12.2 Singular matrix

A square matrix is a singular matrix if its determinant is zero.
Otherwise it is a non-singular matrix.

12.3 Minors and cofactors

Minor: For a square matrix [aij] or order n, the minor Mij of aij, in A is the determinant of the square sub-matrix of order (n-1), obtained by leaving (or striking off) ith row and jth column of A.

Cofactor: Cofactor of an element aij in a square matrix [aij] is termed Cij.

Cij = (-1) i+j Mij

Mij is the minor of element aij in a square matrix [aij].

Minors and cofactors are defined for elements of a square matrix only. They are not defined for determinants.

12.4 Properties of determinants

1. For a square matrix, the sum of the product of elements of any row (or column) with their cofactors is always equal to determinants of the matrix.

2. For a square matrix, the sum of the product of elements of any row (or column) with the cofactors of corresponding elements of some other row (or column) is zero.

3. The value of a determinant remains unchanged if its rows and columns are interchanged.

4. If any two rows (or columns) of a determinant are interchanged, then the value of the determinant changes by minus sign only.
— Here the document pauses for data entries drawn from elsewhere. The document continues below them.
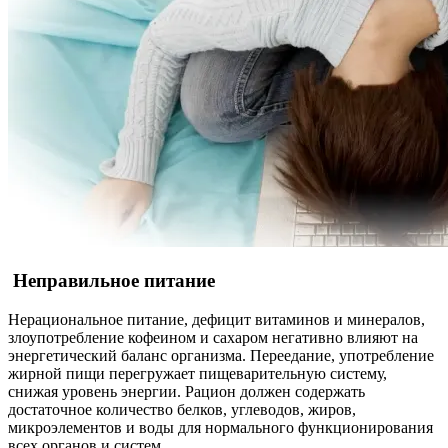
Неправильное питание
Нерациональное питание, дефицит витаминов и минералов,
злоупотребление кофеином и сахаром негативно влияют на
энергетический баланс организма. Переедание, употребление
жирной пищи перегружает пищеварительную систему,
снижая уровень энергии. Рацион должен содержать
достаточное количество белков, углеводов, жиров,
микроэлементов и воды для нормального функционирования
всех органов и систем.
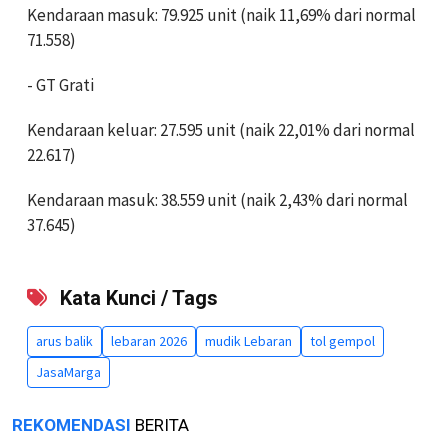
Kendaraan masuk: 79.925 unit (naik 11,69% dari normal
71.558)
- GT Grati
Kendaraan keluar: 27.595 unit (naik 22,01% dari normal
22.617)
Kendaraan masuk: 38.559 unit (naik 2,43% dari normal
37.645)
Kata Kunci / Tags
arus balik
lebaran 2026
mudik Lebaran
tol gempol
JasaMarga
REKOMENDASI
BERITA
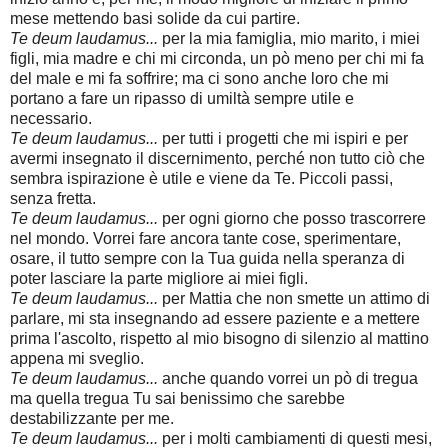
mese mettendo basi solide da cui partire.
Te deum laudamus...
per la mia famiglia, mio marito, i miei
figli, mia madre e chi mi circonda, un pò meno per chi mi fa
del male e mi fa soffrire; ma ci sono anche loro che mi
portano a fare un ripasso di umiltà sempre utile e
necessario.
Te deum laudamus...
per tutti i progetti che mi ispiri e per
avermi insegnato il discernimento, perché non tutto ciò che
sembra ispirazione è utile e viene da Te. Piccoli passi,
senza fretta.
Te deum laudamus...
per ogni giorno che posso trascorrere
nel mondo. Vorrei fare ancora tante cose, sperimentare,
osare, il tutto sempre con la Tua guida nella speranza di
poter lasciare la parte migliore ai miei figli.
Te deum laudamus...
per Mattia che non smette un attimo di
parlare, mi sta insegnando ad essere paziente e a mettere
prima l'ascolto, rispetto al mio bisogno di silenzio al mattino
appena mi sveglio.
Te deum laudamus...
anche quando vorrei un pò di tregua
ma quella tregua Tu sai benissimo che sarebbe
destabilizzante per me.
Te deum laudamus...
per i molti cambiamenti di questi mesi,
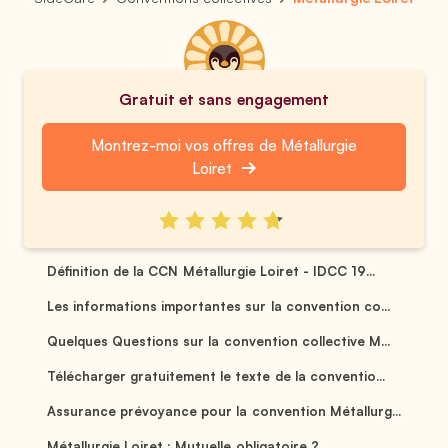
Gratuit et sans engagement
Montrez-moi vos offres de Métallurgie
Loiret
Définition de la CCN Métallurgie Loiret - IDCC 19...
Les informations importantes sur la convention co...
Quelques Questions sur la convention collective M...
Télécharger gratuitement le texte de la conventio...
Assurance prévoyance pour la convention Métallurg...
Métallurgie Loiret : Mutuelle obligatoire ? ...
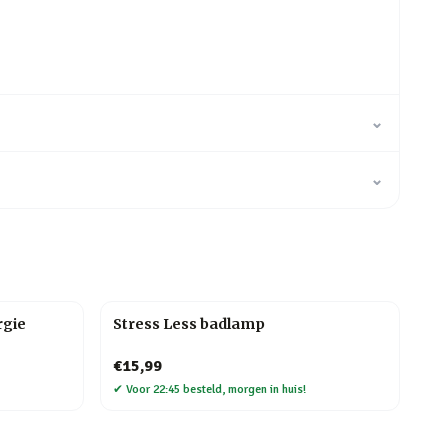
⌄
⌄
rgie
Stress Less badlamp
€15,99
✔
Voor 22:45 besteld, morgen in huis!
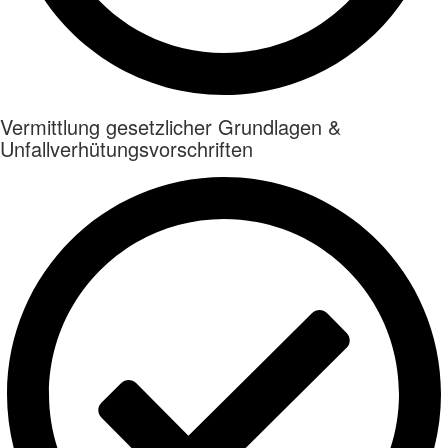
Vermittlung gesetzlicher Grundlagen &
Unfallverhütungsvorschriften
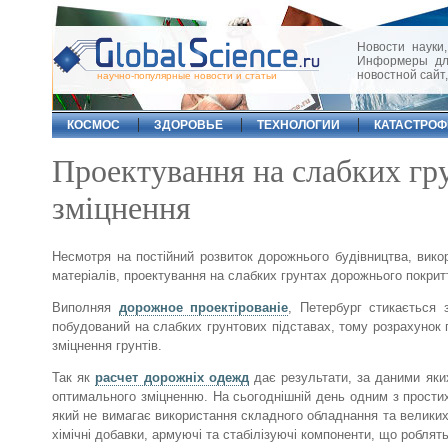
Новости науки,
Информеры для
новостной сайт
научно-популярные новости и статьи
КОСМОС
ЗДОРОВЬЕ
ТЕХНОЛОГИИ
КАТАСТРО
Проектування на слабких гру
зміцнення
Несмотря на постійний розвиток дорожнього будівництва, викор
матеріалів, проектування на слабких грунтах дорожнього покри
Виполняя
дорожное проектірованіе
, Петербург стикається 
побудований на слабких грунтових підставах, тому розрахунок п
зміцнення грунтів.
Так як
расчет дорожніх одежд
дає результати, за даними яких
оптимального зміцненню. На сьогоднішній день одним з простих
який не вимагає використання складного обладнання та великих м
хімічні добавки, армуючі та стабілізуючі компоненти, що робля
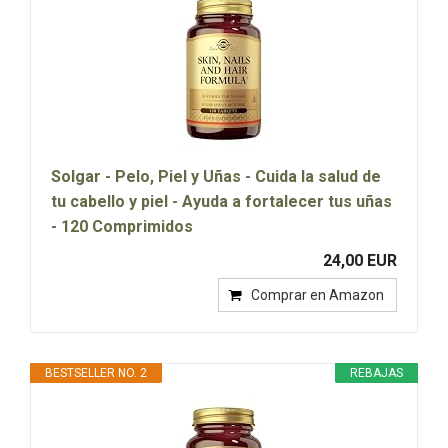
Solgar - Pelo, Piel y Uñas - Cuida la salud de
tu cabello y piel - Ayuda a fortalecer tus uñas
- 120 Comprimidos
24,00 EUR
Comprar en Amazon
BESTSELLER NO. 2
REBAJAS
5. If any two rows or columns of a determinant are identical then its value is zero.

6. If each element of a row (or a column) of a determinant is multiplied by a constant k, then the value of the new determinant is ‘k’ times the value of the original determinant.

7. If each element of a row (or a column) of a determinant is expressed as a sum of two or more terms, then the determinant can be expressed as the sum of two or more determinants of the same order.

8. If each element of a row (or a column) of a determinant is multiplied by the same constant and then added to the corresponding elements of some other row (column) then the value of the determinant remains same.

9. If each element of a row (or column) in a determinant is zero, then its value is zero.

10. If the matrix is a diagonal square matrix then its determinant is the product of all the diagonal elements.

11. If A and B are square matrices of the same order, then

|AB| = |A| |B|

12. If a matrix is a triangular matrix of order n, then its determinant is the product of all the diagonal elements.

12.5 Evaluation of Determinants

To evaluate determinants or large matrices, we use the properties of determinants given in section 12.4 above, to create many zeroes in the elements of a row or column and then expand the determinant using elements and cofactors of that row or column.

12.6 Evaluation of Determinants by using Factor Theorem

If f(x) is a polynomial and f(α) = 0 the, (x- α) is a factor of f(x).

If a determinant is a polynomial in x, then (x- α) is factor of the determinant if its value is zero when we put x = α.

Using this rule we can find determinant as a product of its factors.

12.7 Product of Determinants

A definition of product of determinants is similar to the rule of multiplication of matrices.